→ Required work
Each entry is to be retyped exactly as it appears. Leave the images out.

→ Data under study
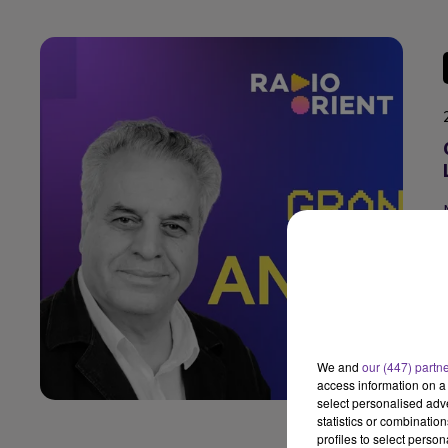
We and
our (447) partn
access information on a 
select personalised ad
statistics or combinatio
profiles to select person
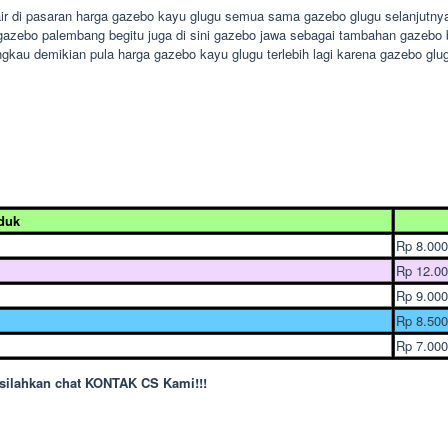
air di pasaran harga gazebo kayu glugu semua sama gazebo glugu selanjutnya
 gazebo palembang begitu juga di sini gazebo jawa sebagai tambahan gazebo 
ngkau demikian pula harga gazebo kayu glugu terlebih lagi karena gazebo glug
duk
Rp 8.000
Rp 12.00
Rp 9.000
Rp 8.500
Rp 7.000
a silahkan chat KONTAK CS Kami!!!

→ Reply to the exercise
We and
our (447) partn
access information on a 
select personalised ad
statistics or combinatio
profiles to select person
air di pasaran harga gazebo kayu glugu semua sama gazebo glugu selanjutnya
 gazebo palembang begitu juga di sini gazebo jawa sebagai tambahan gazebo 
ngkau demikian pula harga gazebo kayu glugu terlebih lagi karena gazebo glug
duk
Rp 8.000
Rp 12.00
Rp 9.000
Rp 8.500
Rp 7.000
a silahkan chat KONTAK CS Kami!!!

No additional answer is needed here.